Request =>
Switch every "scientific name" to "binomial name" in the lines between the start of the rows and the line holding "order: Asterales", inclusive, and give those lines again with everything else unchanged.
============================================================
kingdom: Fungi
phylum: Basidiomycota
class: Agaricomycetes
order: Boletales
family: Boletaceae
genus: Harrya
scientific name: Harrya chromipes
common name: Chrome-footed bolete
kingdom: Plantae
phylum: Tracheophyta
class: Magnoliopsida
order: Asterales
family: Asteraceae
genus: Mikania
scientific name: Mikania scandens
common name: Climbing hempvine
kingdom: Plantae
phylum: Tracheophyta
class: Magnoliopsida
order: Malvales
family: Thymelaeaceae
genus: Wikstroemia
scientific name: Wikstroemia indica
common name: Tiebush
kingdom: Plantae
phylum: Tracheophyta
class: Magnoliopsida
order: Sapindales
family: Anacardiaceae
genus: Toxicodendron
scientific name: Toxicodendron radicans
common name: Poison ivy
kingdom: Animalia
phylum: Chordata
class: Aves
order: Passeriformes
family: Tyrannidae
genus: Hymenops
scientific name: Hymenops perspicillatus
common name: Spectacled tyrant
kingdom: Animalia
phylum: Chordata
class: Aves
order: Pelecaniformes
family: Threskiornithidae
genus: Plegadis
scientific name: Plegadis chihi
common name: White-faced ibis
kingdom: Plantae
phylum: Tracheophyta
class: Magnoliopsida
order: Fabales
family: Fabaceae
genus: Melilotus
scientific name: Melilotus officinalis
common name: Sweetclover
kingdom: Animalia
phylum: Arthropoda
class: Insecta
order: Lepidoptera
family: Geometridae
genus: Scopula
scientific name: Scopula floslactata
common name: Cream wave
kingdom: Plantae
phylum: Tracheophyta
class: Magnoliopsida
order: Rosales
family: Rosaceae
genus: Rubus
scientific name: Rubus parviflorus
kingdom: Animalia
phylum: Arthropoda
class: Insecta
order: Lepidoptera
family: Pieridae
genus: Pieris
============================================================
Task output =>
kingdom: Fungi
phylum: Basidiomycota
class: Agaricomycetes
order: Boletales
family: Boletaceae
genus: Harrya
binomial name: Harrya chromipes
common name: Chrome-footed bolete
kingdom: Plantae
phylum: Tracheophyta
class: Magnoliopsida
order: Asterales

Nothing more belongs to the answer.